Limitada pelas suas condições geográficas, é fácil perceber por que Macau não tem “literatura on the road” e “road movies”. Todas as cidades têm os seus problemas de tráfego. Grandes “cidades automóvel” como Pequim e Los Angeles também sofrem com engarrafamentos (no começo do filme La La Land, as pessoas que estão presas no trânsito não conseguem deixar de cantar e dançar para passar o tempo). Em contrapartida, Macau tem igualmente muitos problemas de tráfego. Também já se transformou numa “cidade automóvel” e “cidade de autocarros de casinos”, em vez de “cidade de peões” e “cidade de motas”; isto além da construção do metro de superfície aguardada há muito, projectos de engenharia e escavações infinitas, o Grande Prémio anual, as repetidas violações cometidas pelos táxis, a finalização da ponte Hong Kong-Zhuhai-Macau e a integração da Grande Baía do Delta, que tornará mais frequente a circulação de veículos entre as diferentes regiões (poderá haver uma série de viagens intitulada “Cidade Gastronómica Mundial Macau-Shunde”). Além das queixas diárias sobre engarrafamentos e a insuficiência de lugares de estacionamento, será que os fazedores da literatura de Macau poderão “apreciar” o valor deste tópico “on the road” e transformá-lo num milagre? 


Na verdade, algumas pessoas já consideraram a possibilidade de criar arte a partir do tema “estrada”, tal como o dramaturgo Lawrence Lei escreveu em Acção Incómoda: “Macau raramente tem grandes assaltos, porque as estradas são muito congestionadas e os ladrões não poderiam fugir”, o que fez o público rir. Recentemente, a exposição “Joy in Misery─Trabalhos de Lin Ge e Fatty Ho” também faz algumas alusões humorísticas ao conceito de “estacionamento backpack”. 
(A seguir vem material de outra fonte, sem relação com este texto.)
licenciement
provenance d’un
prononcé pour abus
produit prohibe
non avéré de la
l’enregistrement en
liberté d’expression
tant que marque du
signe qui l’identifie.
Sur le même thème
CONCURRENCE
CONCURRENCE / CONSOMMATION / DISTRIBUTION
Quem disse que no século XXI as estradas e auto-estradas perderiam definitivamente o seu charme? Em anos recentes, as vozes contra a globalização tornaram-se mais audíveis. Comparados com o avião e o comboio de alta velocidade, que são símbolos da globalização, os materiais artísticos que as estradas e auto-estradas oferecem estão mais próximos das nossas vidas e não podem ser subestimados.